* Ações a realizar *
[A] Liste todas as áreas do conhecimento em que, segundo o texto sobre a reforma do ensino médio, a Base Nacional Comum Curricular definirá direitos e objetivos de aprendizagem.
[B] Prolongue o texto sobre a reforma do ensino médio a partir da última frase apresentada.

* Texto fornecido *

>>>

Ao que parece, o discurso da qualificação para o trabalho, conforme novas exigências do mercado, serviu como um dos elementos justificadores do movimento que principiou a reforma e a retirada da filosofia enquanto disciplina, propriamente dita, do currículo escolar médio, que parece vir como efeito colateral em ambas as situações. No contexto da atual reforma, há diversos parágrafos incluídos na lei que podem corroborar o pretenso intuito desta referida tese. Exemplos disso podem ser encontrados no § 7º do Art. 35, que atesta que “os currículos do ensino médio deverão considerar a formação integral do aluno, de maneira a adotar um trabalho voltado para a construção de seu projeto de vida e para sua formação nos aspectos físicos e cognitivos e socioemocionais.” (BRASIL, LDB, Lei 9.394/96). Também no Art. 36, há indicativo de que “o currículo do ensino médio será composto pela Base Nacional Comum Curricular (BNCC) e por itinerários formativos, que deverão ser organizados por meio da oferta de diferentes arranjos curriculares, conforme a relevância para o contexto local e a possibilidade dos sistemas (...)”. Os chamados itinerários formativos, como roteiros de atividades e conteúdo, permitem o aprofundamento em dada área do conhecimento com uma melhor orientação do que o aluno pretenderá seguir profissionalmente, a partir da autonomia para escolher o seu possível “projeto de vida”, qualquer que seja o caminho que ele optar, sendo o seu foco no ensino superior, ou na formação técnica profissionalizante ou ainda no empreendedorismo.
A Base Nacional Comum Curricular definirá direitos e objetivos de aprendizagem do ensino médio, conforme diretrizes do Conselho Nacional de Educação, nas seguintes áreas do conhecimento:
I – linguagens e suas tecnologias
II – matemática e suas tecnologias
III – ciências da natureza e suas tecnologias
IV – ciências humanas e sociais aplicadas
§ 1º A parte diversificada dos currículos de que trata o caput do art. 26, definida em cada sistema de ensino, deverá ser harmonizada à Base Nacional Comum Curricular e ser articulada a partir do contexto histórico, econômico, social, ambiental e cultural. (BRASIL, LDB, LEI N. 9.394/96).

<<<

* Dados de entrada *
>>>

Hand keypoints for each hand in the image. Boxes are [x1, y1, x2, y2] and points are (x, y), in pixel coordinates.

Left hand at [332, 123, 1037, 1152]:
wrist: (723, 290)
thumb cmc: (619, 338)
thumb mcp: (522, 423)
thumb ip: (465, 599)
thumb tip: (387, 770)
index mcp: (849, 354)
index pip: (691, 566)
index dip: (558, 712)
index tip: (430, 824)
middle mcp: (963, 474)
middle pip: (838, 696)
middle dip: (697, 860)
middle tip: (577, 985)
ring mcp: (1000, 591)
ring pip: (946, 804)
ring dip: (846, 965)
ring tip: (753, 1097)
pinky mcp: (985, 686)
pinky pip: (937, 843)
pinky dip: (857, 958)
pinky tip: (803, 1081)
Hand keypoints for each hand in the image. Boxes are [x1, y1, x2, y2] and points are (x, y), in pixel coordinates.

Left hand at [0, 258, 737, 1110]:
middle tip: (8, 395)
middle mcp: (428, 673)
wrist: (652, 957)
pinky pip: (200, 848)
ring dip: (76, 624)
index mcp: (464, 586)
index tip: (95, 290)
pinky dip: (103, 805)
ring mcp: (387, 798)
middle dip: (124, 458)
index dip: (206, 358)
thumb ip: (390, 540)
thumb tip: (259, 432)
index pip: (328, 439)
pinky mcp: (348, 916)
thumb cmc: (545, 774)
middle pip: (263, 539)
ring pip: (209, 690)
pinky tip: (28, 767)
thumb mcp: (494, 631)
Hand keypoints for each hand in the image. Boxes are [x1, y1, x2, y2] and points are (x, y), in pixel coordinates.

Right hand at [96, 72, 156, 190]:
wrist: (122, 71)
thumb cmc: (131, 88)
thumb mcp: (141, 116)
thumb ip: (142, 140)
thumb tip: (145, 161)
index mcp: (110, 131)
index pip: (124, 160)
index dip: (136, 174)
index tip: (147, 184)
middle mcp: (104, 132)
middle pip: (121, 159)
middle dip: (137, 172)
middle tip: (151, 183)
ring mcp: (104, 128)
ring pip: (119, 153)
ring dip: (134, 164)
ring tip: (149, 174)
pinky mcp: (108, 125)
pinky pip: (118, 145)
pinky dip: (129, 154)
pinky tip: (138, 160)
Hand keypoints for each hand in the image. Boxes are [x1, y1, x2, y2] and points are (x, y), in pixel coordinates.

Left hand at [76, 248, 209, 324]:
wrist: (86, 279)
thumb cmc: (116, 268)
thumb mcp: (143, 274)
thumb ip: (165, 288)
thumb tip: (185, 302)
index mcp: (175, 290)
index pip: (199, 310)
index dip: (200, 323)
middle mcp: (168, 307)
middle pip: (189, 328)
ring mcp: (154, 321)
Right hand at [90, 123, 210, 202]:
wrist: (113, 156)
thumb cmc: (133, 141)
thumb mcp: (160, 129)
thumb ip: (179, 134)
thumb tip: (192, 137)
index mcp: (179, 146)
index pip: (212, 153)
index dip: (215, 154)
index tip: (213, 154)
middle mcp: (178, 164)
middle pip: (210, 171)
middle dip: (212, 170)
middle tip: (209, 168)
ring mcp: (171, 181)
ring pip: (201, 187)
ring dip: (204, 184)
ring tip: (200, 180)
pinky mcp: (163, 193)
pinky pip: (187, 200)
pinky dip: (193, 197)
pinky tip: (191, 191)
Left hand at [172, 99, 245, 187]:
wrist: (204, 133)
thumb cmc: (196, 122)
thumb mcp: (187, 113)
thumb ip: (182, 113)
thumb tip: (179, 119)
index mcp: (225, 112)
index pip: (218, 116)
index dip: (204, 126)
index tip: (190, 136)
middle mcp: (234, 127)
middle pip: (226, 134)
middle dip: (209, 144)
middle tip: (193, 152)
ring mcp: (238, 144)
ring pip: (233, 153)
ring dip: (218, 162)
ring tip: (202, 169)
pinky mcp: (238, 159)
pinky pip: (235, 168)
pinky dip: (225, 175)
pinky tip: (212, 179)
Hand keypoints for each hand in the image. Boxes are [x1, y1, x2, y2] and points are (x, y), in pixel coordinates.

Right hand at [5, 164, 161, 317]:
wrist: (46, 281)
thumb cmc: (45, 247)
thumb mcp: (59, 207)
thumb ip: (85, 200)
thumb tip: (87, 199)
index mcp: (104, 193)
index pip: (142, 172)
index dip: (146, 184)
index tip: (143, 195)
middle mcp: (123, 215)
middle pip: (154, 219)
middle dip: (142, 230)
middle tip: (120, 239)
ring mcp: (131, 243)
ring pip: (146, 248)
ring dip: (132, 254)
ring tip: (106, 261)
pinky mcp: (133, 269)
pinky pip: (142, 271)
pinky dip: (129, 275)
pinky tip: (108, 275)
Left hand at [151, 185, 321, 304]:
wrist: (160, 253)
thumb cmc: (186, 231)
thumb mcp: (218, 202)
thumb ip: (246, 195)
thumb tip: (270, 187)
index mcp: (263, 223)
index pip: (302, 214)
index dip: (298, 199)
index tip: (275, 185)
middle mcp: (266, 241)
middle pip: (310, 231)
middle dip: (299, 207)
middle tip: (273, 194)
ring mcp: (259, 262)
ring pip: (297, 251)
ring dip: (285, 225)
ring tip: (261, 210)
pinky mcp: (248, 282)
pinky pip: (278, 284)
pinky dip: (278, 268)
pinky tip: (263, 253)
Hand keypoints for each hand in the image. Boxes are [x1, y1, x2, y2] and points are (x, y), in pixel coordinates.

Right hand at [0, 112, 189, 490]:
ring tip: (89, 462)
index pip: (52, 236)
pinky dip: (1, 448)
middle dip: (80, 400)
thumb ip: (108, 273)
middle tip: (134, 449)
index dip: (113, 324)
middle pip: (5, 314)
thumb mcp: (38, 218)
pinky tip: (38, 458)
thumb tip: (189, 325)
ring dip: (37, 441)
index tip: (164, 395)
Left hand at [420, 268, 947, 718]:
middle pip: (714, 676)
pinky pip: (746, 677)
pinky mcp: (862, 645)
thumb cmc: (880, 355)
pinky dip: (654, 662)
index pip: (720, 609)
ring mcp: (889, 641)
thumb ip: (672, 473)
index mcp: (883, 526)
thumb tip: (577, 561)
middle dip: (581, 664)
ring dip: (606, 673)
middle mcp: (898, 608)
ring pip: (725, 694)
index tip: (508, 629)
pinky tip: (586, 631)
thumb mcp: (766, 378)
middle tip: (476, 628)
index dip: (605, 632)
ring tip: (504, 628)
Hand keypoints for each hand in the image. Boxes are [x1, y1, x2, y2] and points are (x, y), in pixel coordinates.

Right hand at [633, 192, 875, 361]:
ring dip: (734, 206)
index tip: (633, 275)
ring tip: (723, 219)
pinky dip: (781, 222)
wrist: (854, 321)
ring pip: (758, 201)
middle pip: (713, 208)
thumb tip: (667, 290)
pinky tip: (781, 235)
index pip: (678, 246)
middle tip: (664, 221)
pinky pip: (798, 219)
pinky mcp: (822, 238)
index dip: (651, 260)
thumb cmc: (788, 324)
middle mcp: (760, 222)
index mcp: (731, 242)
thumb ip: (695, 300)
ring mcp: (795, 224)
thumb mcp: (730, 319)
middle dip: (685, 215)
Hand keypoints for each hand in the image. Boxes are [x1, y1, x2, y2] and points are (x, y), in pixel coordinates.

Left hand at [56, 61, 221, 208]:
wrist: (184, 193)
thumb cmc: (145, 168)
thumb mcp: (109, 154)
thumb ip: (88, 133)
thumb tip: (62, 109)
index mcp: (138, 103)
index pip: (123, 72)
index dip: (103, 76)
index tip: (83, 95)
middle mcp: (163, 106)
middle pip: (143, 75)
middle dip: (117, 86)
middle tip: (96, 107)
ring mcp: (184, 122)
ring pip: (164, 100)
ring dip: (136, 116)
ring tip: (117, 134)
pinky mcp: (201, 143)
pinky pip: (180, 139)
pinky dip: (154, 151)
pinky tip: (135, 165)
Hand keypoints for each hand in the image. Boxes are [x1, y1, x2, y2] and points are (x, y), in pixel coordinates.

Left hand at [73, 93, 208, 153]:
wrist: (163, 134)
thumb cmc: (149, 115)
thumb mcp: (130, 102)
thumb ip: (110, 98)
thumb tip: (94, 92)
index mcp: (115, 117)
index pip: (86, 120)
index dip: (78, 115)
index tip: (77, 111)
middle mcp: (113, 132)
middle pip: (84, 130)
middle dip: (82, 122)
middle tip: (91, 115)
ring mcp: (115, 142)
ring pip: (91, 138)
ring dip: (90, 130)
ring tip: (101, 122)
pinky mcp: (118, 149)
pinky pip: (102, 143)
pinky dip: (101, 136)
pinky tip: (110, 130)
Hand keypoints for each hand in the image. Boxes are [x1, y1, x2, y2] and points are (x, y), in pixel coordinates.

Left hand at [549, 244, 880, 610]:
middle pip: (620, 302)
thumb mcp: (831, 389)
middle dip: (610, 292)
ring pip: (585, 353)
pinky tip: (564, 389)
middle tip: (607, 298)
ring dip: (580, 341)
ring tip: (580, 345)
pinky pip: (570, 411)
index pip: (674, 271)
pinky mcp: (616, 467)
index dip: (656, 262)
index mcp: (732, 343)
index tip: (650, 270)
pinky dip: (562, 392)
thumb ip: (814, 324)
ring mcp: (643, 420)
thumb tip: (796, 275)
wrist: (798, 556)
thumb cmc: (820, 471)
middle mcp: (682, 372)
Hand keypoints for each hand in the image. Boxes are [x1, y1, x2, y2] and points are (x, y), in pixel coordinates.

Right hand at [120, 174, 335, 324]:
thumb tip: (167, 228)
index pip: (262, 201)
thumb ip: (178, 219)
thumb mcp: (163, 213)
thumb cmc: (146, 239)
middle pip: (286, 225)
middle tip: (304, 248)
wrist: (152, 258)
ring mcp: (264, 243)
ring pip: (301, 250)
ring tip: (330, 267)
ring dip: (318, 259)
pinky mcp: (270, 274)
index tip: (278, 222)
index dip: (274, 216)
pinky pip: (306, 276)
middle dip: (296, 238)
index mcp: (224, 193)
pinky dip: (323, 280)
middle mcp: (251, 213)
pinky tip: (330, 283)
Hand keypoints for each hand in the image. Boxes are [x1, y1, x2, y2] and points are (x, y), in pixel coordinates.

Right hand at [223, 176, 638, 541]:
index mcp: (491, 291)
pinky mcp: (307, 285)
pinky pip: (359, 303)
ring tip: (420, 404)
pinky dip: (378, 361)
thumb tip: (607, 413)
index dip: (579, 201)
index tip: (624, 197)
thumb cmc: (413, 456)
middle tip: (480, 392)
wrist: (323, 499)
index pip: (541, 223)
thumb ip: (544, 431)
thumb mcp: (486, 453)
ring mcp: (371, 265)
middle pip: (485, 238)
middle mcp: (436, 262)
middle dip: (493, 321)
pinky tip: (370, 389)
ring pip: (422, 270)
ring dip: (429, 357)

<<<

* Respostas por tarefa *
[A]
- Linguagens e suas tecnologias
- Matemática e suas tecnologias
- Ciências da natureza e suas tecnologias
- Ciências humanas e sociais aplicadas

[B]
Assim, conforme a nova base curricular, a organização, definição e oferta dos itinerários formativos ficarão a cargo dos sistemas de ensino e das redes escolares, considerando particularidades regionais e estruturais, bem como a demanda e o interesse dos alunos. Portanto, no que concerne à presença da filosofia no currículo, esta orientação pode representar um alento, conforme o que se depreende do excerto abaixo.
A BNCC não exclui a filosofia nem dá diretrizes rígidas para a sua configuração no Ensino Médio. Ela mesma afirma explicitamente não constituir- se no currículo dessa fase formativa, mas apenas na definição das suas aprendizagens essenciais. O fato de a filosofia ter deixado de ser disciplina obrigatória não significa que ela tenha saído do currículo nem que precise sair. O futuro da unidade curricular de filosofia ainda é incerto, pois a BNCC permite que ele seja decidido nas instâncias estaduais e municipais e mesmo nas escolas. (SAVIAN FILHO et. all, S/D).
Nesta nova conjuntura, além das aulas tradicionais ligadas à base comum, é possível que se abra um campo de possibilidades onde as unidades curriculares, incluindo-se aí a própria filosofia, ligadas aos itinerários formativos, possam ser apresentadas de maneira diferenciada, seja através de projetos, oficinas, seminários, ou outras atividades e práticas contextualizadas. Assim, a permanência da filosofia no currículo escolar médio, com protagonismo, exigirá esforços de diversos atores envolvidos no processo educativo.
A permanência de filosofia como unidade curricular dependerá da resistência das escolas. Na elaboração de seus projetos pedagógicos, em função da reorganização que virá (definindo especializações na formação), as escolas podem manter o ensino de filosofia. Não apenas as escolas que se especializarão em “ciências humanas”, mas mesmo as escolas especializadas em “ciências exatas” poderão ter horas de formação em filosofia. A melhor estratégia de resistência, neste momento, parece-nos estar na ação dos professores: começando por seus estudantes e pelo Conselho de Escola, eles podem iniciar um movimento de conscientização: (i) sobre a continuidade da filosofia como unidade curricular; e (ii) sobre a importância da filosofia na formação humana. A partir daí, em união com os professores da escola, do município, do estado e do país, os professores podem e devem lutar para que os projetos pedagógicos das escolas conservem filosofia (como também sociologia, história e geografia!). (SAVIAN FILHO et. all., S/D).
Desta forma, abrindo-se uma oportunidade de repensar as aulas, de uma maneira geral, as aulas de filosofia também poderiam ser repensadas a partir dessa perspectiva? Os autores referenciados acima indicam que sim, com possibilidades mesmo de uma renovação metodológica para a disciplina em questão.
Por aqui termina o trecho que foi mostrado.